- **SOURCE DOCUMENT**

========================================================================

28 hours a week, though, that’s not much, either for the companies looking for exploitable labor, or workers trying to make money, so a large number of “students” end up with several jobs, mostly under the table, and the economy keeps going. Of course, any profitable thing keeps getting bigger, until it got so big, with enough “students” skipping out on their schools and visas, that it’s finally being cracked down on. Timely, that the widely known loophole is closing just as Japan made a new class of visas available for blue collar labor, one that can’t be renewed longer than five years, and as far as I’ve heard, allows it’s holders to be paid lower wages.

So the front, I guess, is Japanese labor laws. Or the language schools. One of the two.
posted by Ghidorah at 5:22 AM on January 17, 2020 [11 favorites]


Right as you got off the highway to drive to my alma mater, in Westmoreland NY, there was an ice-cream-stand across the state highway. In the four years I drove to and from college, that stand was never open once. I chalked it up to the semesters not lining up with prime ice cream season. But then I stayed on campus the summer before my senior year, and one night a few of us said "Hey, we've never been to that ice cream place up the road, let's give it a try!" and then discovered that it was closed at 7 PM on Saturday night in the middle of July.

What really gets me is that the place was METICULOUSLY kept up. New red paint on the exterior every year, one of those backlit signs advertising new flavors (changed multiple times a year), spotlessly clean windows, well-kept lawn and grounds. Whatever it was a front for, they rolled up their goddamn sleeves and they did their work.

I still think about that place sometimes.
posted by Mayor West at 5:45 AM on January 17, 2020 [8 favorites]


I've seen a few places that seemed like money laundering operations, definitely, and a few that were openly illegal.

========================================================================

- **RECORD SET**
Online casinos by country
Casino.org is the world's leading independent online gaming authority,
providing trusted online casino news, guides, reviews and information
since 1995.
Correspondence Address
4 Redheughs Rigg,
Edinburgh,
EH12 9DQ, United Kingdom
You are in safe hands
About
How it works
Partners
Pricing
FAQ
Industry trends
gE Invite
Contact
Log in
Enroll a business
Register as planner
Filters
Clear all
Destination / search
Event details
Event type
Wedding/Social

========================================================================

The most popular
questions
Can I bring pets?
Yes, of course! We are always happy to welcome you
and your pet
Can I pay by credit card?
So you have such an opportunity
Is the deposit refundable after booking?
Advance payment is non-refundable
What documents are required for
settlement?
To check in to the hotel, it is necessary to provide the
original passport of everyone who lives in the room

========================================================================

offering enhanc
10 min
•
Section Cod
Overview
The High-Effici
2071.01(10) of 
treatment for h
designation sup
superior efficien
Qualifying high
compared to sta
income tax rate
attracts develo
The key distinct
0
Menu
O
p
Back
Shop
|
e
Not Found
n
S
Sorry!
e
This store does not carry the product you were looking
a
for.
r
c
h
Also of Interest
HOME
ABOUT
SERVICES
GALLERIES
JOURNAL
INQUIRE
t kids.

========================================================================

- **TASK GOAL**
Duplicate the passage from the forum comments, starting at "What really gets" and ending at "did their work.". The records are separate material and are unrelated to the text.

- **RESPONSE TO THIS TASK**
What really gets me is that the place was METICULOUSLY kept up. New red paint on the exterior every year, one of those backlit signs advertising new flavors (changed multiple times a year), spotlessly clean windows, well-kept lawn and grounds. Whatever it was a front for, they rolled up their goddamn sleeves and they did their work.